Development and internal validation of a prediction model for BoS
A multivariable prediction model was developed for predicting BoS in a new bivariate meta-analysis dataset. The 7 characteristics previously listed were candidate predictors for inclusion. As there were 86 BoS values for the modelling, this corresponded to 12.3 values per candidate predictor. At the time of model development, this was considered appropriate as it was larger than ten subjects per predictor (often a rule of thumb for sample size), larger than a recent proposal of two values per predictor , and ensured a multiplicative margin of error less than 20% for the residual standard deviation (i.e. lower and upper bounds of 95% confidence for residual variance within 20% of the estimated value) [23,24].

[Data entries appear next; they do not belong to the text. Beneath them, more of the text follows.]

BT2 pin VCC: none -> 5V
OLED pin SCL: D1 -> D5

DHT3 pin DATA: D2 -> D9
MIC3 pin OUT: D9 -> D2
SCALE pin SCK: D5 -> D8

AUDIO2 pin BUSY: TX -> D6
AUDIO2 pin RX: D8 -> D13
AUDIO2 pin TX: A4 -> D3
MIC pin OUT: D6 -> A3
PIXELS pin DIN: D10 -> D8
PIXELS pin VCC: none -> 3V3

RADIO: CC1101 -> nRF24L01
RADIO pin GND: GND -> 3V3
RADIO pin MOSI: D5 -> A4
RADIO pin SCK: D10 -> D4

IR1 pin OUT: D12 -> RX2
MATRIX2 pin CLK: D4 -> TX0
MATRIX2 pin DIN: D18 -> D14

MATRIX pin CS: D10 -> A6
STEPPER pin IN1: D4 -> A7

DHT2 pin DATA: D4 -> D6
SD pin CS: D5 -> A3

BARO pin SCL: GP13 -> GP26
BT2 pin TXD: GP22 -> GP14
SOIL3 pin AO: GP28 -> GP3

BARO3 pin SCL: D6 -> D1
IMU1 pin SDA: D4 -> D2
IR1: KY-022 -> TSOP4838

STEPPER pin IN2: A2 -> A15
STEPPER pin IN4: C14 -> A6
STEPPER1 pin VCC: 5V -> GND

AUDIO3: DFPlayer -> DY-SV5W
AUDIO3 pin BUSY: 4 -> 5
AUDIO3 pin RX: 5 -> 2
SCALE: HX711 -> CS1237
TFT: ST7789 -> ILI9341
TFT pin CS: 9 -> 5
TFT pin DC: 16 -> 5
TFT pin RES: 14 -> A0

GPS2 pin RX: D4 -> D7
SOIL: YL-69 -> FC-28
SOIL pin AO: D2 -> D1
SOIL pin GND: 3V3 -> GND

A multivariable linear regression model containing all the seven candidate predictors (forcing them all to be included, regardless of statistical significance) was fitted. The apparent model performance was quantified by the apparent R2 statistic. Internal validation was then undertaken to obtain optimism-adjusted estimates of R2 and calibration slope, using bootstrap resampling with 1000 bootstrap samples, as described elsewhere [25-27]. The optimism-adjusted calibration slope was then used as a uniform shrinkage factor; that is, we multiplied the predictor effects of the fitted model by the optimism-adjusted calibration slope. Then, forcing the revised predictor effects to be held fixed, we re-estimated the model intercept to ensure calibration-in-the-large. This produced our final model with all predictors.
In addition to fitting full models, a backwards selection procedure was undertaken to identify a simpler model, with p-values less than 0.1 used to define predictor inclusion. Internal validation and optimism-adjustment was again applied using bootstrapping, which accounted for the variable selection when estimating optimism.
Applications in new data
For illustration of their potential use, we applied the developed tools to predict BoS in two Cochrane reviews not included in the Trikalinos review, and to three non-Cochrane reviews, with comparison to subsequent multivariate meta-analysis results and observed BoS values.